Женщина с винтовкой - страница 16
Мамочка молча гладила меня по голове, и никогда я не чувствовала себя так близко к её сердцу, так тесно «вместе»… Так шли минуты. И потом ЧТО-ТО обожгло мою руку. Мама плачет? Мы с Лидой никогда не видели её плачущей, и я была потрясена этим. Но когда я подняла голову, на глазах у мамы уже не было слёз, так что я могла бы подумать, что ошиблась, если не ощущение, скользнувшее по руке. Ведь самая раскалённая, самая прожигающая влага в мире – это человеческие слёзы… И до сих пор я не могу забыть страшного впечатления от маминой слезы, которую я не видела, но которая БЫЛА…
Больше между нами не было сказано ничего. К вечеру мама заперлась в своей комнате и утром без слов передала мне листок бумаги:
«Настоящим я разрешаю своей дочери Нине Крыловой поступление в женский батальон прапорщика Бочкарёвой с уверенностью, что она выполнит свой долг перед Родиной.
Петроград, 21 мая 1917 г.
Зинаида Крылова».
Когда через месяц с фронта в Питер приехал папа, он сейчас же зашёл в казарму батальона повидать меня. Он не выразил ни порицания, ни одобрения – словно всё шло совершенно обычным порядком. Мы с ним много говорили на «взрослые» фронтовые темы, избегая интимных ноток в разговоре, и только прощаясь, он благословил меня и передал мне маленькую иконку от мамы. Это был предпоследний раз, когда я видела его в жизни. Но его крепко выправленная солдатская фигура, гордо поставленная седеющая голова, твёрдое умное лицо с неожиданно добрыми детскими серыми глазами – до сих пор, как живые, стоят в моей памяти. И если Бог провёл меня невредимой через сотни опасностей – я верю, что именно его благословение и мамочкина иконка (которая и сейчас у меня на груди) спасли меня в буре жизни.
Глава 4. Первый строй
Как мы и ожидали, Лёля получила своё разрешение не без слёз, но без особого сопротивления. В понедельник мы неслись на Петроградскую сторону, как на крыльях. Там, на Торговой улице № 14, на красных кирпичных воротах было коротенькое объявление:
«Здесь принимается запись в женский батальон».
Держась за руки, возбуждённо смеясь, вошли мы в большую комнату, где было только два стола и два стула. Комната была довольно солидно наполнена женщинами, пришедшими, как и мы, записаться в батальон. Было много девушек, по всей видимости, студенток, несколько сестёр милосердия, пожилые работницы, светские дамы – словом, много типов, которых я в своём возбуждении не отметила.
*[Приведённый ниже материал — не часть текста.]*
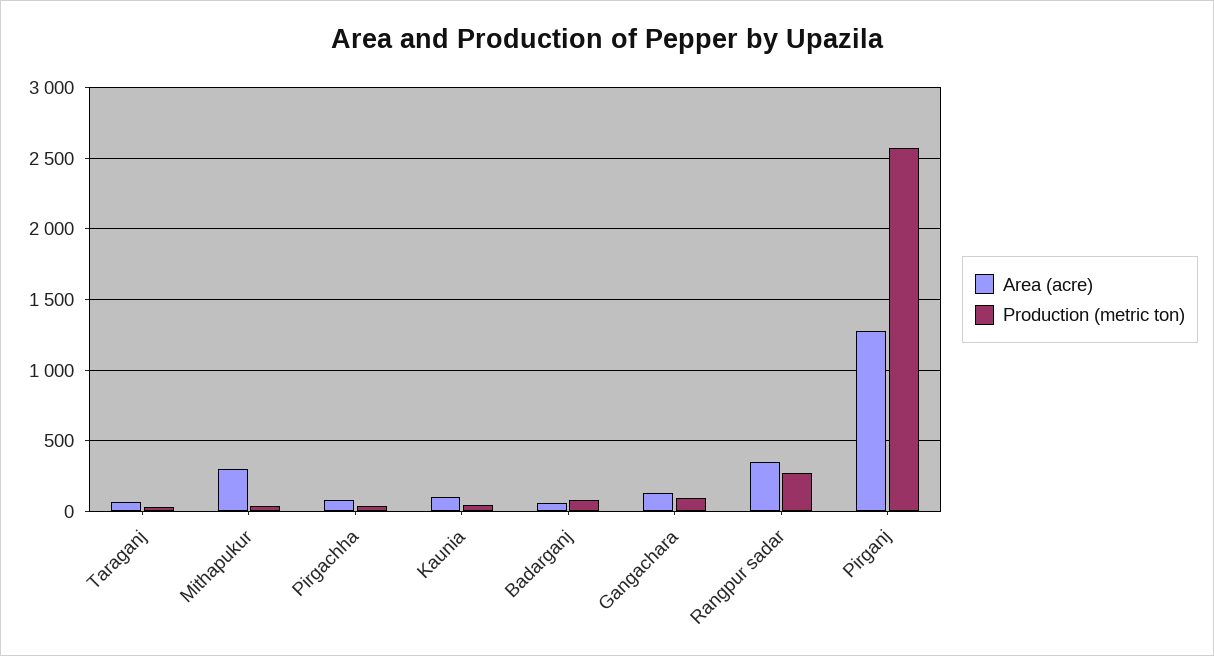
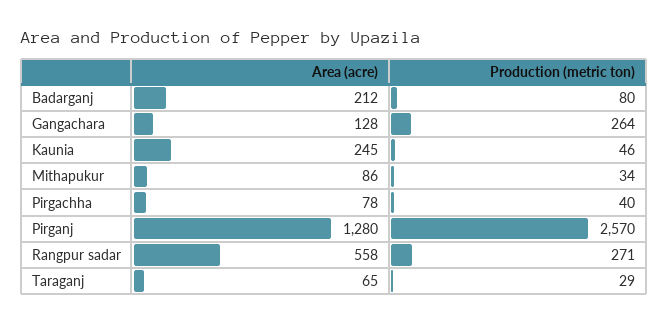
Area (acre), Mithapukur: 300 -> 86
Area (acre), Kaunia: 100 -> 245
Area (acre), Badarganj: 50 -> 212
Production (metric ton), Gangachara: 100 -> 264
Area (acre), Rangpur sadar: 350 -> 558

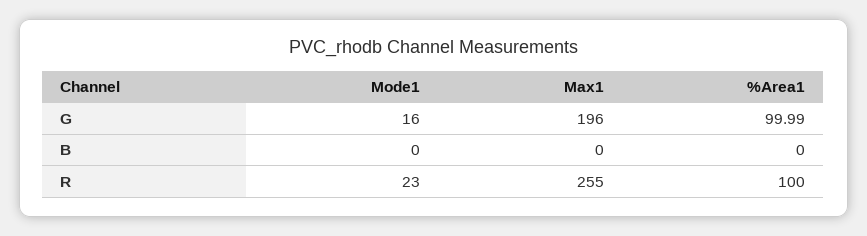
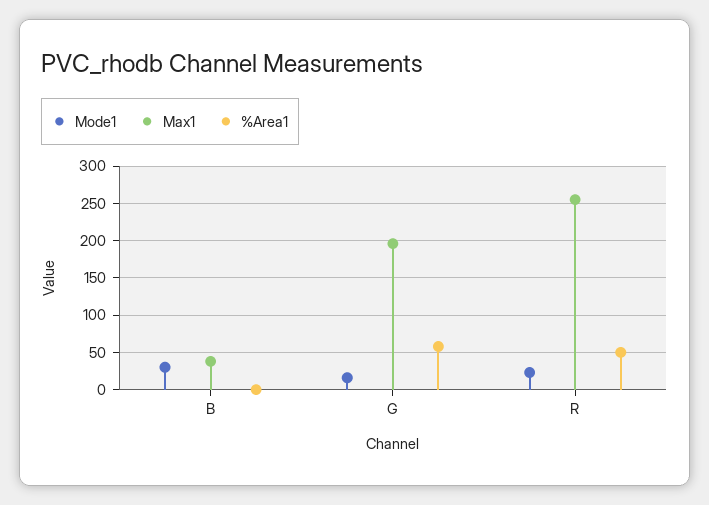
%Area1, G: 99.99 -> 60
Mode1, B: 0 -> 30
Max1, B: 0 -> 40
%Area1, R: 100 -> 50

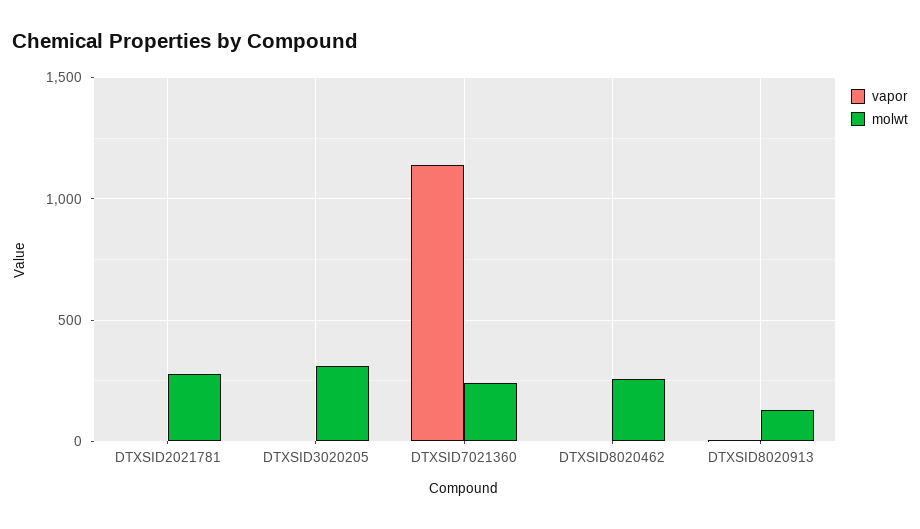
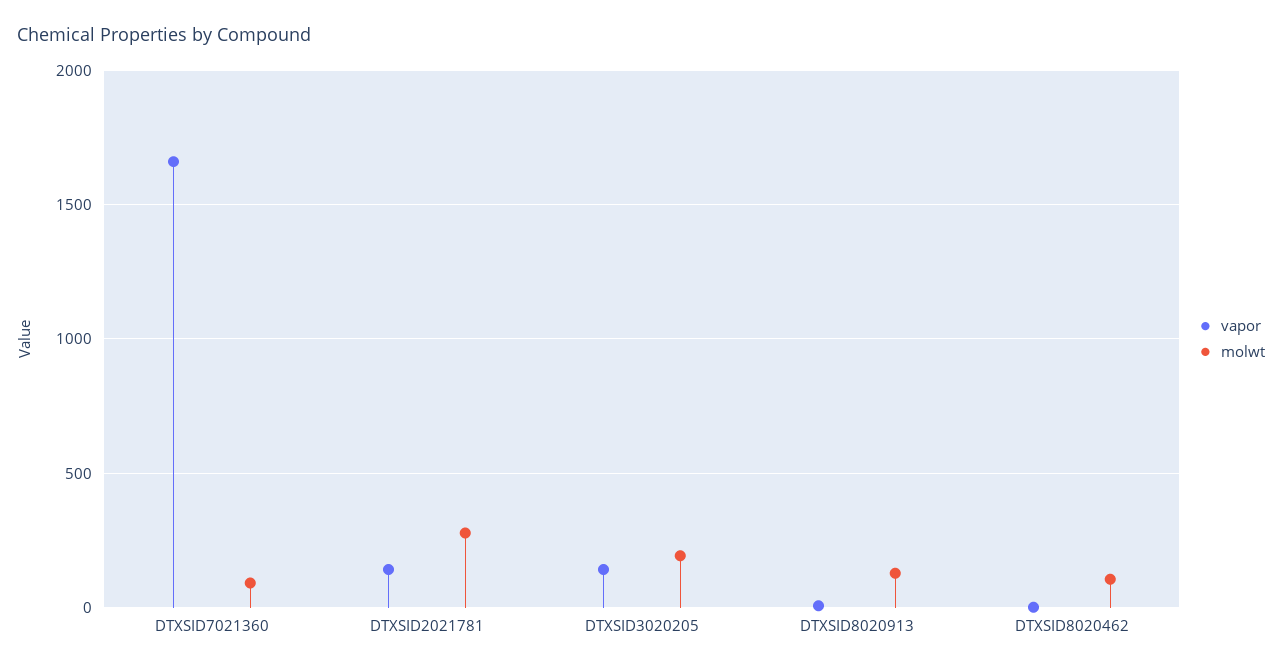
vapor, DTXSID2021781: 0 -> 150
vapor, DTXSID3020205: 0 -> 150
molwt, DTXSID3020205: 300 -> 200
vapor, DTXSID7021360: 1150 -> 1650
molwt, DTXSID7021360: 250 -> 100
molwt, DTXSID8020462: 250 -> 100

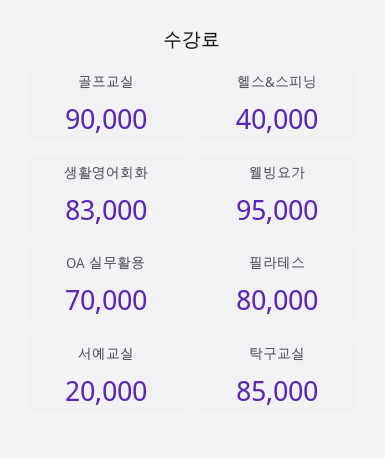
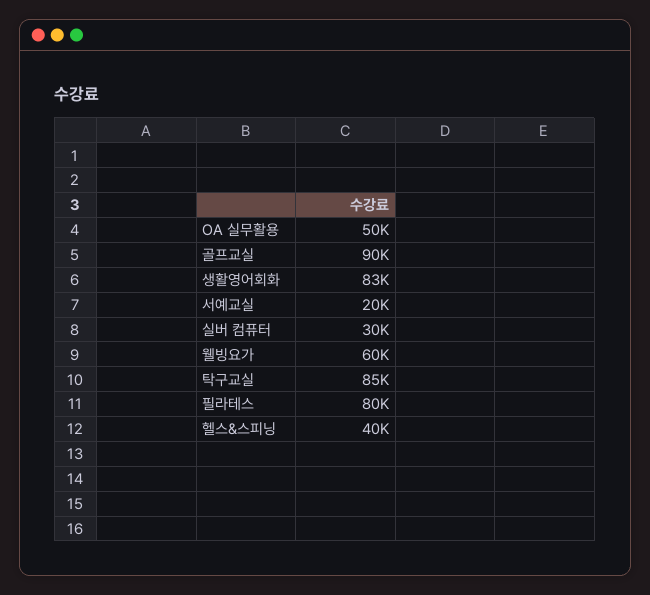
웰빙요가: 95000 -> 60000
OA 실무활용: 70000 -> 50000
실버 컴퓨터: none -> 30000

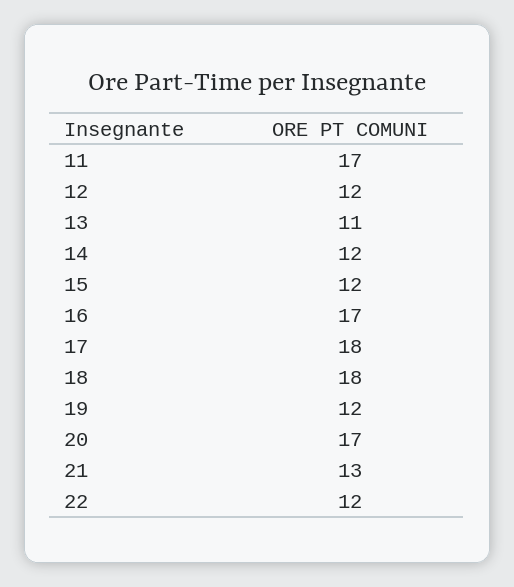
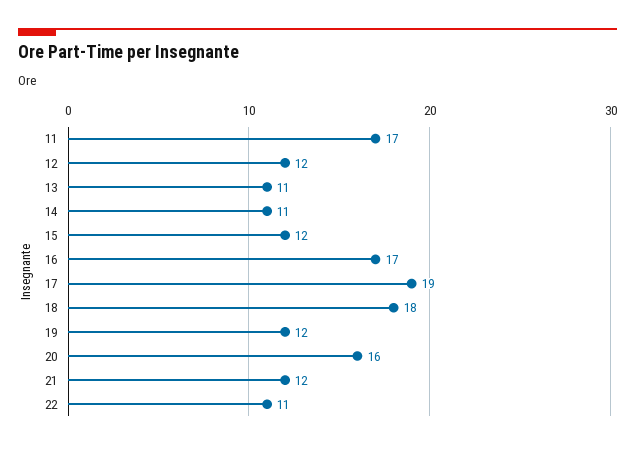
14: 12 -> 11
17: 18 -> 19
20: 17 -> 16
21: 13 -> 12
22: 12 -> 11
Дождавшись своей очереди, мы предъявили разрешения. (Я после узнала, что кое-кто из молодёжи просто-напросто подделал разрешения – кто тогда мог проверить, настоящая ли подпись отца или матери стояла внизу бумажки?) Незнакомый пожилой полковник, не тот, что вчера, совсем не военного вида, внимательно прочёл бумаги и поднял на нас свои умные глаза за золотыми очками.
– Вы, барышни, сознаёте ответственность своего решения?
– Да мы ведь, господин офицер, вовсе не маленькие, – почему-то обиделась Лёля. Она тогда ещё не умела различать офицерских чинов, и поэтому её слова «господин офицер», видимо, удивили полковника.
– Я говорю не про ваш возраст, – чуть усмехнулся он горячности моей подруги. – А про ваше решение. Вы собираетесь быть солдатом. Серьёзно ли вы подумали о тяготах этой жизни, о возможных ранах, страданиях и даже, может быть, и о смерти?
Ну, конечно же, мы об этом не думали! Держу пари, что даже ни один мужчина-доброволец не думает о таких кислых вещах. Тем более об этом не думают молоденькие девушки, опьянённые желанием стать героинями, надеть военную форму и пойти на фронт «доказать этим трусам – мужчинам», что среди женщин есть храбрецы, могущие показать пример, как драться.